# How to sense displacement without using any camera?

I am working on a hand-held prototype model in which I need to fix motor RPM below a certain displacement. For example, if overall displacement is within 5 mm then the motor should be running at a fixed RPM.

After getting this done (I mean if displacement is > 5 mm) I wish to work on sensing the linear acceleration of the hand-held prototype. I will use this data to control my motor's RPM again. Typical hand-held displacement range would be around 5 cm to 30 cm in 2 sec.

Someone suggested to use IMUs to sense acceleration and rotation but I am not sure how to design my prototype to utilize an IMO. How can I select an IMU and determine an appropriate sensitivity level? References to relevant literature would be very helpful.

• I'm a little confused how your motor and your hand-held displacement device are related/connected? Are you hoping to measure both acceleration and displacement using an IMU? If so then you may struggle to find absolute displacement due to integration errors.
– welf
Feb 17 '15 at 8:46
• Displacement FROM where? - a fixed point or ??? How do you define the fixed point. Maybe it is "antishake" | How does the motor RPM relate to displacement and why ? |} You need to tell us what the basic "problem" is rather than how you think it should be addressed. eg do you REALLY want to control motor RPM or is that driving something else that you have not told us about? || "Tell us what you WANT and we;'ll give you what you need." :-) Feb 17 '15 at 10:12
• An image or sketch of the device you are trying to build would be helpful. Feb 17 '15 at 12:52

I can say using accelerometers to detect displacement won't work. These devices have so much of inherent noise that discerning very slow acceleration from remaining immobile is about impossible. You won't be able to detect acceleration of order of 0.1 mm/s2 and it takes just a several seconds at such acceleration to exceed your 5mm.

You'd have a hard time with a camera as well, especially if the device is hand-held. True the camera looking along X axis would work with Y,Z plane displacement in confined environments (relatively nearby objects in focus) but it would get easily confused by rotation. You'd need at least two cameras looking in different (and not just opposite) directions and environment that is conductive to image detection (you won't get much displacement measurement from the image of the sky). Also, rotation will be a problem.

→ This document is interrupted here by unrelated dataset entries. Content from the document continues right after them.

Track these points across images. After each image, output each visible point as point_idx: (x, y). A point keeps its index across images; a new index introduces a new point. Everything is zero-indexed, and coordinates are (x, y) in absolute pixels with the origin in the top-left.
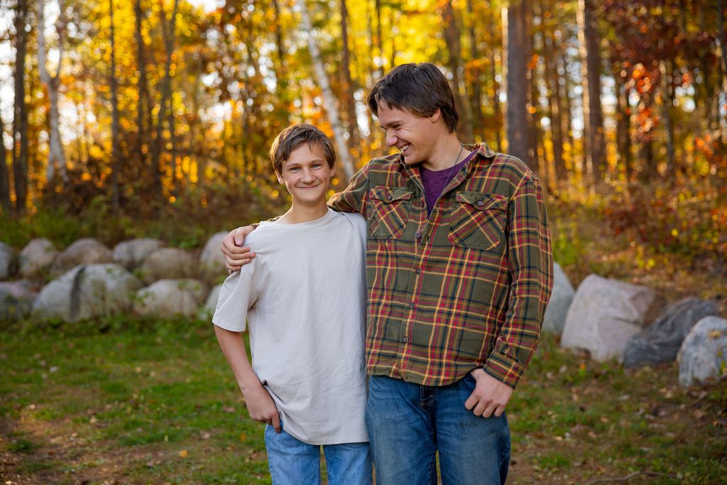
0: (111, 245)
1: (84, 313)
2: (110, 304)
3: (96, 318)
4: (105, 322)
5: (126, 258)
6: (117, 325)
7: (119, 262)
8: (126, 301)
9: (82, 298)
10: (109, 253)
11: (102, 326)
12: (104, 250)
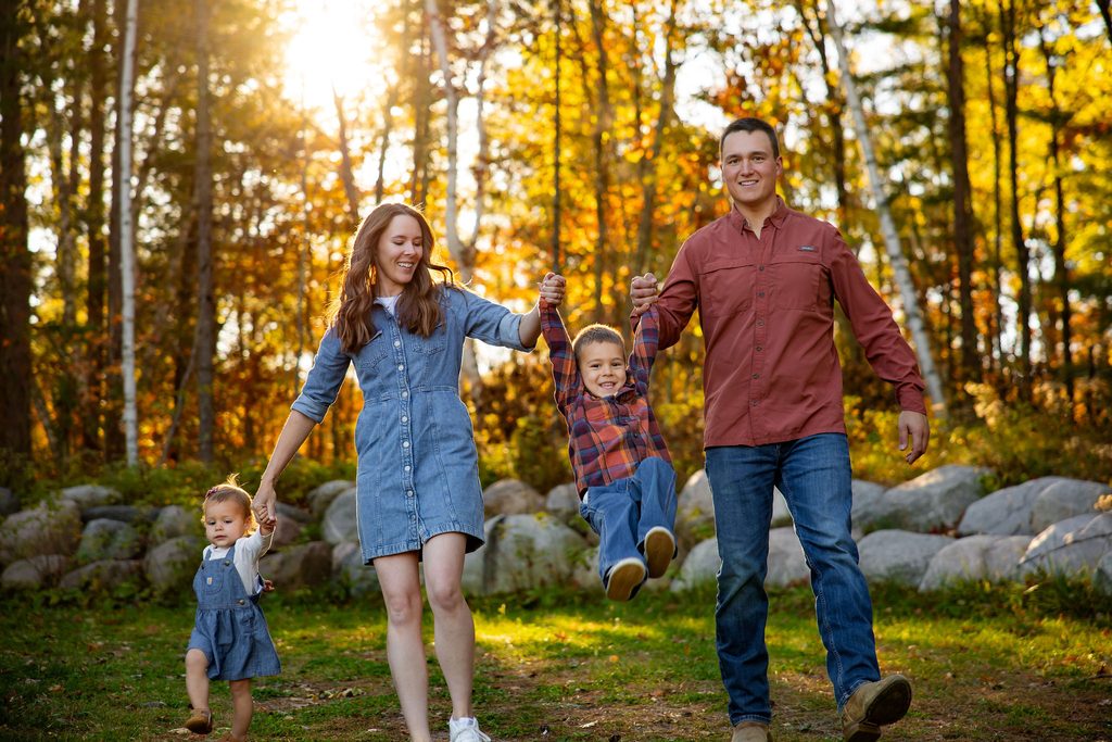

What will work with ~5mm distance ranges is frequency-based distance metering - preferably ultrasound, though infrared/visible light would be possible too (though obviously more difficult due to frequencies being much, much higher). Unfortunately plain "reflective" ultrasound distance sensors won't help much about rotation/tilt of the hand, distance from walls changing rapidly despite the device not moving. What you need are three ultrasound emitters (speakers), each of a different frequency, placed around the location where the measurement is to take place, and a sampler (microphone) in the "handheld". By filtering given frequency you get signal from one emitter, and then by analyzing the change of phase of the wave in time intervals equal to the wave period, you have displacement of the device relative to the emitter. By triangulating the three distances you have total displacement.